**YOUR OBJECTIVE**. All records are to be printed exactly as they appear.

**INFORMATION SHOWN**.
___
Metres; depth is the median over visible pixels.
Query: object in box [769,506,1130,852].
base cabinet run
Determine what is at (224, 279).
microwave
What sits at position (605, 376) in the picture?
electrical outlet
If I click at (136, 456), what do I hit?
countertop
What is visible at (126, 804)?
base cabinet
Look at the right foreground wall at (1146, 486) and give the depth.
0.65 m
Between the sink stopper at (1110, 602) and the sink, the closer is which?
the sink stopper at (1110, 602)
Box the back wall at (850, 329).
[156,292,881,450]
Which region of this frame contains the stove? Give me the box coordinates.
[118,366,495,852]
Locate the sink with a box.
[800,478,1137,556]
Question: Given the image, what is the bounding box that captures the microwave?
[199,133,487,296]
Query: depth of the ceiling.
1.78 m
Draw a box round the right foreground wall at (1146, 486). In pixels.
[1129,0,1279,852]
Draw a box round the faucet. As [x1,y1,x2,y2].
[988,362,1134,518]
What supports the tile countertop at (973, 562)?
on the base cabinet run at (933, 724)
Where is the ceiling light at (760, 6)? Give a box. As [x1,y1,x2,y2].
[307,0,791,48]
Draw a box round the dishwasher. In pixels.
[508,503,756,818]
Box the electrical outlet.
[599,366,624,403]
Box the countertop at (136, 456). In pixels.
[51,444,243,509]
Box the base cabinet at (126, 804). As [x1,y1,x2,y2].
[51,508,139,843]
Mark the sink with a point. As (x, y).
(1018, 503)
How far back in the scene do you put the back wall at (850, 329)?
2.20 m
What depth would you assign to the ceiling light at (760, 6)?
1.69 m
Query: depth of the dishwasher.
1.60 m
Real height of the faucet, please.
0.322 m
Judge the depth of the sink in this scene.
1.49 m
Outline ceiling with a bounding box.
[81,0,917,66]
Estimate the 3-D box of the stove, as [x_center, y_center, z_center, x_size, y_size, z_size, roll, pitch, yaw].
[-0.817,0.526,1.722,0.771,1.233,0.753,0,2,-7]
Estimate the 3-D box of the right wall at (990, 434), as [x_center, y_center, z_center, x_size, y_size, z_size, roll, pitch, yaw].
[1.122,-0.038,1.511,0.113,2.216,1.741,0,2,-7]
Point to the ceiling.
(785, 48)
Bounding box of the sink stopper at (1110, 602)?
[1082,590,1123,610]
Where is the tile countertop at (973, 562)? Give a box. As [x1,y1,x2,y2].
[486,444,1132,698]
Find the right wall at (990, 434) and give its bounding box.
___
**ANSWER TO THIS TASK**.
Metres; depth is the median over visible pixels.
Query: object in box [769,506,1130,852].
base cabinet run
Determine what is at (224, 279).
microwave
What sits at position (605, 376) in the picture?
electrical outlet
If I click at (136, 456), what do I hit?
countertop
What is visible at (126, 804)?
base cabinet
Look at the right foreground wall at (1146, 486) and give the depth.
0.65 m
Between the sink stopper at (1110, 602) and the sink, the closer is which?
the sink stopper at (1110, 602)
Box the back wall at (850, 329).
[156,292,881,450]
Which region of this frame contains the stove? Give me the box coordinates.
[118,366,495,852]
Locate the sink with a box.
[800,478,1137,556]
Question: Given the image, what is the bounding box that captures the microwave?
[199,133,487,296]
Query: depth of the ceiling.
1.78 m
Draw a box round the right foreground wall at (1146, 486). In pixels.
[1129,0,1279,852]
Draw a box round the faucet. As [x1,y1,x2,y2].
[988,362,1134,518]
What supports the tile countertop at (973, 562)?
on the base cabinet run at (933, 724)
Where is the ceiling light at (760, 6)? Give a box. As [x1,y1,x2,y2].
[307,0,791,48]
Draw a box round the dishwasher. In pixels.
[508,503,756,818]
Box the electrical outlet.
[599,366,624,403]
Box the countertop at (136, 456). In pixels.
[51,444,243,509]
Box the base cabinet at (126, 804). As [x1,y1,x2,y2].
[51,508,139,843]
Mark the sink with a point. As (x, y).
(1018, 503)
How far back in the scene do you put the back wall at (850, 329)?
2.20 m
What depth would you assign to the ceiling light at (760, 6)?
1.69 m
Query: depth of the dishwasher.
1.60 m
Real height of the faucet, please.
0.322 m
Judge the depth of the sink in this scene.
1.49 m
Outline ceiling with a bounding box.
[81,0,917,66]
Estimate the 3-D box of the stove, as [x_center, y_center, z_center, x_size, y_size, z_size, roll, pitch, yaw].
[-0.817,0.526,1.722,0.771,1.233,0.753,0,2,-7]
Estimate the 3-D box of the right wall at (990, 434), as [x_center, y_center, z_center, x_size, y_size, z_size, roll, pitch, yaw].
[1.122,-0.038,1.511,0.113,2.216,1.741,0,2,-7]
Point to the ceiling.
(785, 48)
Bounding box of the sink stopper at (1110, 602)?
[1082,590,1123,610]
Where is the tile countertop at (973, 562)? Give a box. As [x1,y1,x2,y2].
[486,444,1132,698]
Find the right wall at (990, 434) and give its bounding box.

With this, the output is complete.